I don’t understand how you get to exclude social conditioning and cultural impact as factors just because 37 of your subjects come from a non-isolated foreign country. That seems wildly assumptive to me.

In Western society, pink=girl blue=boy is a very recent phenomenon, emerging in the last hundred years or so. More interesting still, many sources suggest that in the past these colors were reversed, and many magazines and books listed blue as the correct color for girls and pink for boys. Blue was seen as delicate, pretty, and feminine, while pink was seen as the diminutive of exuberant, manly red. The current color standard definitely doesn’t date back to the earliest flickers of civilization.

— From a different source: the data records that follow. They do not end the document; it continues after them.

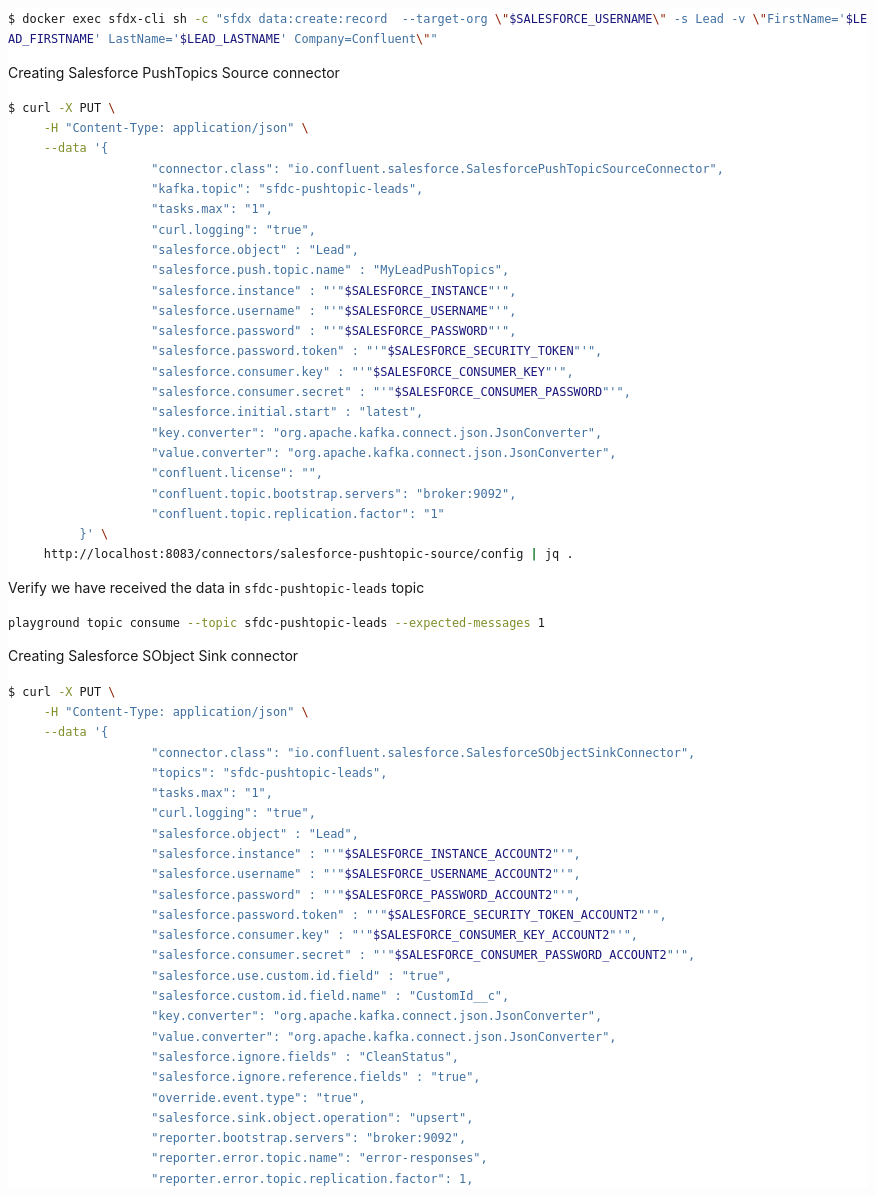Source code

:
 ```bash
$ docker exec sfdx-cli sh -c "sfdx data:create:record  --target-org \"$SALESFORCE_USERNAME\" -s Lead -v \"FirstName='$LEAD_FIRSTNAME' LastName='$LEAD_LASTNAME' Company=Confluent\""
```

Creating Salesforce PushTopics Source connector

```bash
$ curl -X PUT \
     -H "Content-Type: application/json" \
     --data '{
                    "connector.class": "io.confluent.salesforce.SalesforcePushTopicSourceConnector",
                    "kafka.topic": "sfdc-pushtopic-leads",
                    "tasks.max": "1",
                    "curl.logging": "true",
                    "salesforce.object" : "Lead",
                    "salesforce.push.topic.name" : "MyLeadPushTopics",
                    "salesforce.instance" : "'"$SALESFORCE_INSTANCE"'",
                    "salesforce.username" : "'"$SALESFORCE_USERNAME"'",
                    "salesforce.password" : "'"$SALESFORCE_PASSWORD"'",
                    "salesforce.password.token" : "'"$SALESFORCE_SECURITY_TOKEN"'",
                    "salesforce.consumer.key" : "'"$SALESFORCE_CONSUMER_KEY"'",
                    "salesforce.consumer.secret" : "'"$SALESFORCE_CONSUMER_PASSWORD"'",
                    "salesforce.initial.start" : "latest",
                    "key.converter": "org.apache.kafka.connect.json.JsonConverter",
                    "value.converter": "org.apache.kafka.connect.json.JsonConverter",
                    "confluent.license": "",
                    "confluent.topic.bootstrap.servers": "broker:9092",
                    "confluent.topic.replication.factor": "1"
          }' \
     http://localhost:8083/connectors/salesforce-pushtopic-source/config | jq .
```

Verify we have received the data in `sfdc-pushtopic-leads` topic

```bash
playground topic consume --topic sfdc-pushtopic-leads --expected-messages 1
```

Creating Salesforce SObject Sink connector

```bash
$ curl -X PUT \
     -H "Content-Type: application/json" \
     --data '{
                    "connector.class": "io.confluent.salesforce.SalesforceSObjectSinkConnector",
                    "topics": "sfdc-pushtopic-leads",
                    "tasks.max": "1",
                    "curl.logging": "true",
                    "salesforce.object" : "Lead",
                    "salesforce.instance" : "'"$SALESFORCE_INSTANCE_ACCOUNT2"'",
                    "salesforce.username" : "'"$SALESFORCE_USERNAME_ACCOUNT2"'",
                    "salesforce.password" : "'"$SALESFORCE_PASSWORD_ACCOUNT2"'",
                    "salesforce.password.token" : "'"$SALESFORCE_SECURITY_TOKEN_ACCOUNT2"'",
                    "salesforce.consumer.key" : "'"$SALESFORCE_CONSUMER_KEY_ACCOUNT2"'",
                    "salesforce.consumer.secret" : "'"$SALESFORCE_CONSUMER_PASSWORD_ACCOUNT2"'",
                    "salesforce.use.custom.id.field" : "true",
                    "salesforce.custom.id.field.name" : "CustomId__c",
                    "key.converter": "org.apache.kafka.connect.json.JsonConverter",
                    "value.converter": "org.apache.kafka.connect.json.JsonConverter",
                    "salesforce.ignore.fields" : "CleanStatus",
                    "salesforce.ignore.reference.fields" : "true",
                    "override.event.type": "true",
                    "salesforce.sink.object.operation": "upsert",
                    "reporter.bootstrap.servers": "broker:9092",
                    "reporter.error.topic.name": "error-responses",
                    "reporter.error.topic.replication.factor": 1,
```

It doesn’t really matter if women generally prefer pink to blue. Maybe they’re just taught that pink is for girls, or maybe their primitive minds really are seeking out ripe berries. Maybe it’s a little of each, or maybe there’s something else altogether going on. It’s intellectually worthwhile, though, to challenge anything that reinforces cultural stereotypes by saying “we’re just wired that way”. Reducing our behaviors and thoughts to the remnants of a simpler time when all humankind was interested in was eating, fucking, and raising young is lazy. It lets us just ignore thousands of years of social pressure, and countless other variables. It’s too easy, and it’s too easily manipulated. You can end up with lots of hilarious assumptions, but often not much science.